Russian nanotech fund will invest up to $25 million as Selecta sets up Russian research center.

MICHAEL FITZHUGH

The Burrill Report

“Selecta said it is slated to receive up to $25 million in several tranches from Rusnano.”

Selecta Biosciences and Sanofi will work together to discover highly targeted, antigen-specific immunotherapies for life-threatening allergies.

Under the terms of the agreement, Selecta is eligible to receive pre-clinical, clinical, regulatory, and sales milestones totaling up to $300 million per allergen indication for up to three immunotherapy candidates. Should the partnership succeed in bringing new products to market, Selecta would also gain double-digit tiered royalties from net sales.

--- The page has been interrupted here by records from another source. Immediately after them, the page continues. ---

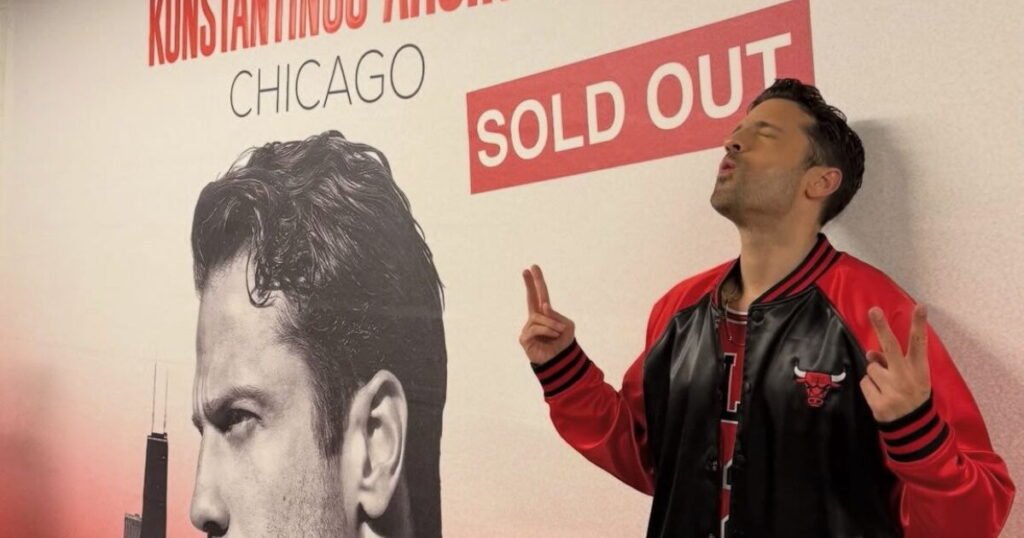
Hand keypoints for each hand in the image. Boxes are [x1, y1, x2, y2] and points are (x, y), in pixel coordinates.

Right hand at [519, 265, 575, 364]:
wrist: (559, 361)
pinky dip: (547, 331)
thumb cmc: (562, 343)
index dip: (537, 282)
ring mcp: (528, 328)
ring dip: (552, 324)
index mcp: (545, 314)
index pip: (540, 295)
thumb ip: (556, 315)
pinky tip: (552, 337)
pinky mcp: (524, 338)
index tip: (532, 267)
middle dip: (530, 283)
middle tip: (527, 269)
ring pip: (539, 317)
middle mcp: (535, 318)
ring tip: (558, 333)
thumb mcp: (566, 326)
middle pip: (531, 298)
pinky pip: (536, 328)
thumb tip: (543, 307)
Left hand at [859, 305, 931, 422]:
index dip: (919, 324)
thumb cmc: (912, 395)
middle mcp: (905, 377)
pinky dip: (870, 388)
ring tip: (888, 388)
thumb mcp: (912, 378)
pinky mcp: (879, 402)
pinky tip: (882, 396)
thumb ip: (893, 363)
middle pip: (891, 347)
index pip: (919, 343)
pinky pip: (865, 383)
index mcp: (918, 370)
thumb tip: (870, 353)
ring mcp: (892, 390)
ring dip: (876, 376)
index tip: (920, 306)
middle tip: (874, 310)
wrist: (913, 428)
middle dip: (882, 327)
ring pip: (872, 368)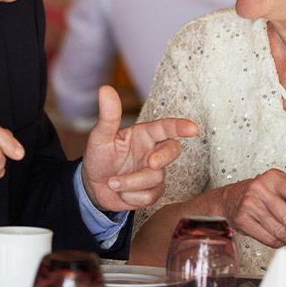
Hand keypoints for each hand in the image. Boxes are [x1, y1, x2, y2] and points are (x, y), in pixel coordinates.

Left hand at [81, 85, 197, 211]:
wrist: (93, 186)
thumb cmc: (98, 157)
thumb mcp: (99, 136)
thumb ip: (108, 116)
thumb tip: (105, 89)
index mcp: (143, 134)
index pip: (165, 127)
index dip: (180, 127)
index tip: (193, 128)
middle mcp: (152, 151)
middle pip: (173, 151)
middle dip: (164, 158)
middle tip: (151, 164)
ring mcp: (154, 172)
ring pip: (156, 178)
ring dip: (130, 184)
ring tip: (112, 182)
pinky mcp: (152, 191)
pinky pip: (149, 197)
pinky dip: (130, 197)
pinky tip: (120, 192)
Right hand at [218, 168, 285, 250]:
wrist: (230, 198)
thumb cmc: (259, 192)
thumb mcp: (278, 186)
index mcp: (273, 177)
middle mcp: (260, 189)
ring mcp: (250, 205)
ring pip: (280, 231)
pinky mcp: (243, 220)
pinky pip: (269, 238)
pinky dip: (280, 242)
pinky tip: (283, 239)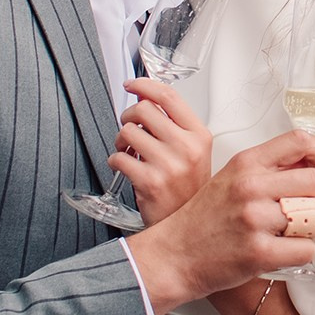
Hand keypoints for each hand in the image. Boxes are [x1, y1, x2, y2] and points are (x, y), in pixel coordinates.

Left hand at [112, 78, 213, 225]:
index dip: (145, 85)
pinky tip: (124, 167)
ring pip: (127, 132)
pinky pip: (118, 158)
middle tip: (129, 126)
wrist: (192, 229)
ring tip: (128, 151)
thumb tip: (146, 100)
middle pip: (143, 110)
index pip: (169, 96)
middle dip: (128, 116)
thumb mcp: (194, 153)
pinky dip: (115, 160)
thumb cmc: (189, 190)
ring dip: (120, 140)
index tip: (132, 84)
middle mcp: (186, 147)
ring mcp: (168, 165)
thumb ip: (175, 127)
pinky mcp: (150, 182)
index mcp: (199, 136)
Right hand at [124, 131, 314, 309]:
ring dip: (313, 228)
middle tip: (314, 210)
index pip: (300, 142)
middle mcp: (250, 186)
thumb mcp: (231, 179)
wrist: (173, 255)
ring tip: (295, 233)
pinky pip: (306, 249)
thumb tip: (314, 165)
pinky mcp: (258, 252)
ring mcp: (254, 219)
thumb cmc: (204, 219)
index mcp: (246, 163)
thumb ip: (268, 170)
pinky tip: (285, 252)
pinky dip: (302, 253)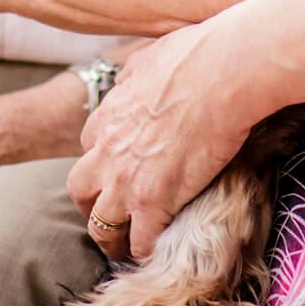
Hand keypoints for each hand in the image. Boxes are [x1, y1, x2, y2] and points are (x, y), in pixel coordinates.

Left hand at [66, 24, 250, 263]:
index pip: (89, 146)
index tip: (117, 168)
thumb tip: (131, 79)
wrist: (223, 71)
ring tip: (126, 246)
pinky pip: (139, 240)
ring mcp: (127, 179)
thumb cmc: (196, 55)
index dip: (102, 160)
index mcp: (108, 116)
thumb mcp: (147, 57)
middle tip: (110, 212)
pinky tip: (156, 250)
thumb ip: (132, 75)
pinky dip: (144, 249)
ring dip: (111, 237)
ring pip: (100, 224)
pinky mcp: (154, 201)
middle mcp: (108, 151)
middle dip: (90, 203)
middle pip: (81, 189)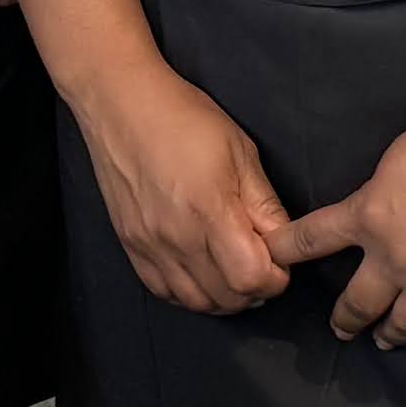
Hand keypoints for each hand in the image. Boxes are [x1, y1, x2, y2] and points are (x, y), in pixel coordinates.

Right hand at [80, 60, 297, 312]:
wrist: (121, 103)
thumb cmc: (185, 118)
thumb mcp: (240, 152)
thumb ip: (264, 205)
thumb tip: (285, 243)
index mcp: (209, 211)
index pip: (251, 277)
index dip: (276, 277)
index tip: (279, 258)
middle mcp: (176, 237)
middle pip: (226, 298)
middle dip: (255, 290)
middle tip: (260, 263)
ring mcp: (149, 245)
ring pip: (195, 303)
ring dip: (223, 297)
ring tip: (232, 271)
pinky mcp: (130, 245)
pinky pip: (164, 292)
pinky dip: (190, 293)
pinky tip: (201, 271)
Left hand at [271, 98, 405, 360]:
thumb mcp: (394, 160)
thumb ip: (376, 194)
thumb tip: (373, 210)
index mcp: (368, 216)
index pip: (311, 239)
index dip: (286, 251)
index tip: (272, 261)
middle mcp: (394, 257)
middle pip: (357, 302)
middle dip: (344, 319)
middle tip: (340, 329)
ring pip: (402, 325)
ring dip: (388, 336)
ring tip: (382, 341)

“In allergies, as well as autoimmune diseases, organ transplantation, and protein replacement therapies, there is a lack of specific, effective and safe treatments to prevent undesired immune reactions,” says Werner Cautreels, Selecta’s president and CEO.

While conventional strategies using broad-acting immunosuppressive drugs can be associated with undesired immune responses, Selecta’s patented SVP technology can be used to create targeted vaccines that induce an antigen-specific immune activation or antigen-specific immune tolerance.

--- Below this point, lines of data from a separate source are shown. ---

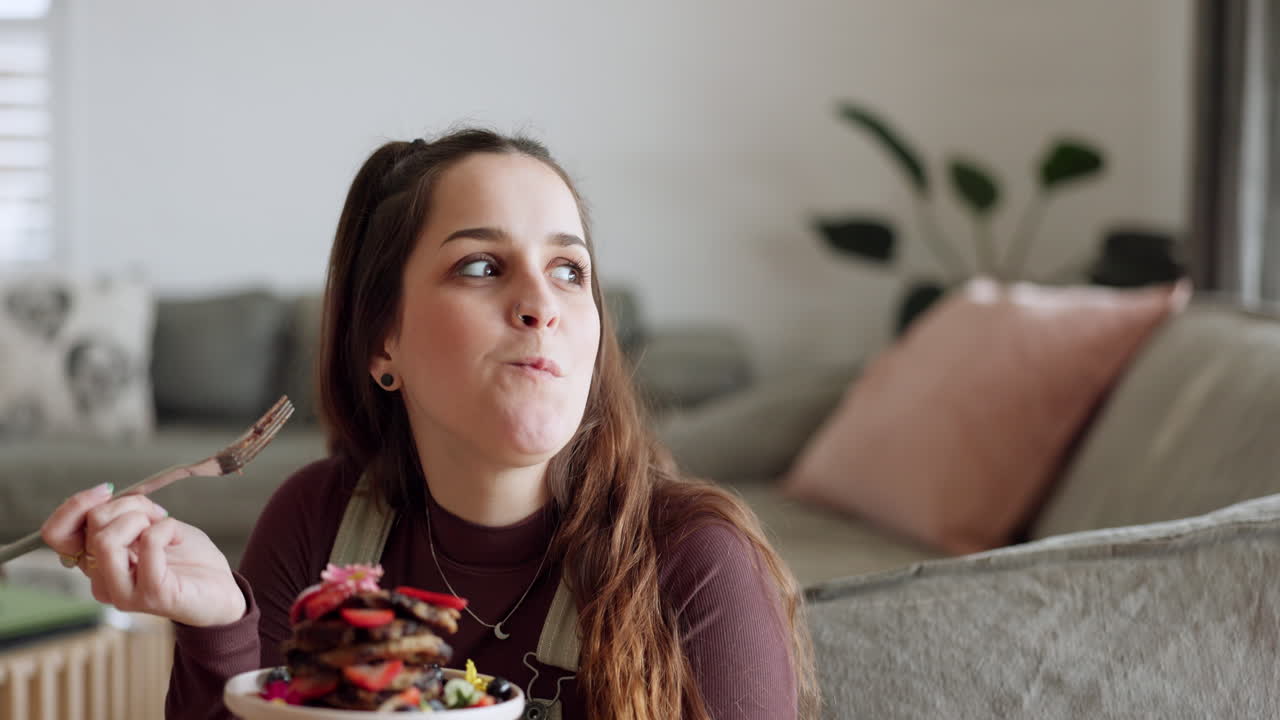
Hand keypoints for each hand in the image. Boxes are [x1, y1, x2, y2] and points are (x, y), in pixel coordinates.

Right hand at [40, 483, 247, 627]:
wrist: (221, 590)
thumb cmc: (186, 557)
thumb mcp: (152, 524)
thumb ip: (125, 514)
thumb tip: (105, 494)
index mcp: (96, 563)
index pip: (56, 534)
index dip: (75, 505)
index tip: (108, 490)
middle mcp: (101, 581)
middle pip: (91, 527)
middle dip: (129, 506)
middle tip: (155, 515)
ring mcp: (122, 593)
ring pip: (106, 540)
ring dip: (141, 519)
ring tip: (164, 528)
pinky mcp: (151, 596)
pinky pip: (148, 545)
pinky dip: (166, 528)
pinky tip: (177, 539)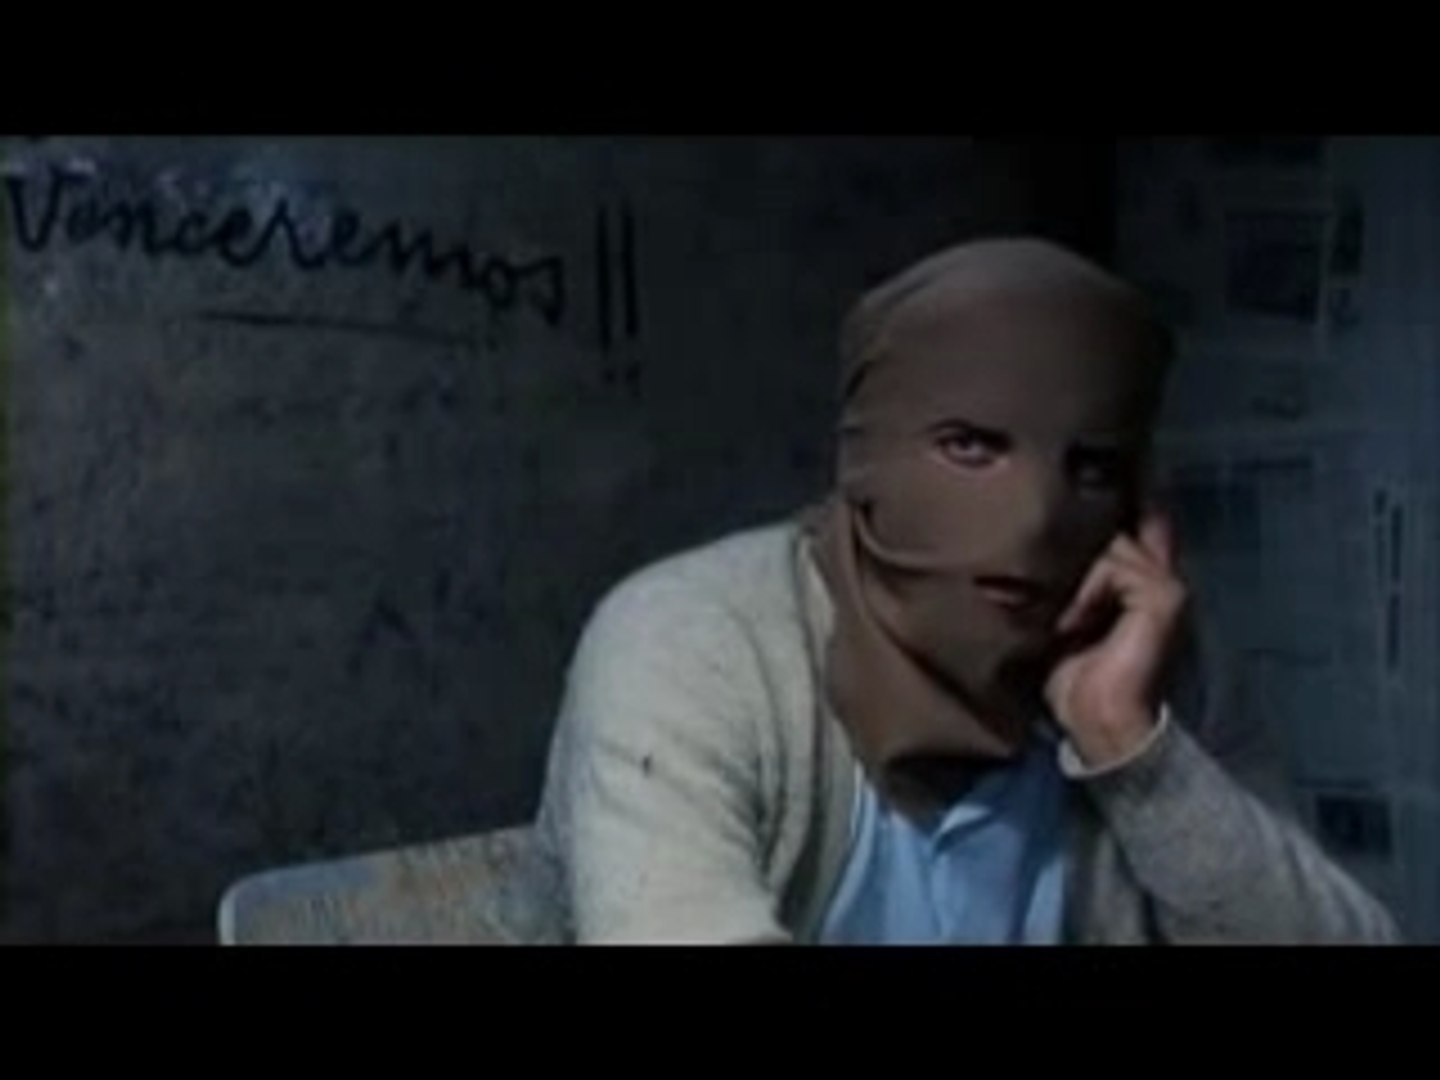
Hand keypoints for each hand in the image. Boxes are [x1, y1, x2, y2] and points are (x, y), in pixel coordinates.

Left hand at [1044, 506, 1188, 768]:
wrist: (1096, 720)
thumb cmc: (1070, 674)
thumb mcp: (1059, 614)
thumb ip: (1064, 576)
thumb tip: (1030, 536)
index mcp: (1140, 579)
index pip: (1132, 518)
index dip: (1106, 507)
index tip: (1063, 501)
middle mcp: (1161, 574)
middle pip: (1110, 524)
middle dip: (1069, 544)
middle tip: (1039, 579)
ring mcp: (1167, 584)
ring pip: (1108, 542)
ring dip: (1071, 580)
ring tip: (1059, 621)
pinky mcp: (1164, 597)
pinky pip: (1114, 566)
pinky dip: (1083, 594)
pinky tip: (1072, 626)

The deal grants Sanofi an exclusive license to develop an immunotherapy designed to abate acute immune responses against a life threatening food allergen and an option to develop two additional candidate immunotherapies for allergies to a specific food or airborne allergen.

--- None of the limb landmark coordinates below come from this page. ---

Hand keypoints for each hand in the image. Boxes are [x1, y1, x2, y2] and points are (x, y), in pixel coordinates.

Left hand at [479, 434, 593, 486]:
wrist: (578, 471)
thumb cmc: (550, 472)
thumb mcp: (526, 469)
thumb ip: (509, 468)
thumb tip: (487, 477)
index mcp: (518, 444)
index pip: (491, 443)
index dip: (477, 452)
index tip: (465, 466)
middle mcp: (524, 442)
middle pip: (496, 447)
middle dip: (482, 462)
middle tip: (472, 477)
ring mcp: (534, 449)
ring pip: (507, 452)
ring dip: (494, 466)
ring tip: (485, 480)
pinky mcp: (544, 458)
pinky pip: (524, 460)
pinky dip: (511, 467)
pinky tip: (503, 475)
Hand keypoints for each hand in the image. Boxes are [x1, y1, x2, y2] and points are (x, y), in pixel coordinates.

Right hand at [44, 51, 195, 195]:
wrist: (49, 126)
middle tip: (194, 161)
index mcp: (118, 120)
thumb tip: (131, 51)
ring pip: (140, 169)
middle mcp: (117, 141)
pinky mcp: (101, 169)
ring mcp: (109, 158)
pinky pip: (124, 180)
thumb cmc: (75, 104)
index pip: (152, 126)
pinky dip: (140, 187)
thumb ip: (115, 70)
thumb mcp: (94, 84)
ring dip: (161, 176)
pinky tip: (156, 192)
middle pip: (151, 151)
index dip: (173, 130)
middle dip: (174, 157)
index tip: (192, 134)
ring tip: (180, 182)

The Watertown, Massachusetts-based company has created two antigen-specific nanoparticle technologies: targeted synthetic vaccine particles and antigen-specific targeted tolerogenic synthetic vaccine particles. Targeted synthetic vaccine particles activate immune responses to a wide array of antigens, with potential applications in cancer, infectious diseases, and addiction. Targeted tolerogenic synthetic vaccine particles induce antigen-specific immune tolerance, with potential applications in autoimmune diseases, allergies, protein replacement therapies, and transplant rejection.

Selecta is also drawing support from Rusnano, Russia’s government-back nanotechnology-focused venture fund. At the same time as it announced its agreement with Sanofi, Selecta said it is slated to receive up to $25 million in several tranches from Rusnano and will become the fund’s first portfolio company in the pharmaceutical sector to open a research center in Russia.

Selecta’s pipeline currently contains smoking cessation and malaria vaccines backed by the National Institutes of Health, a type-1 diabetes vaccine partnered with JDRF, and other vaccines for allergies.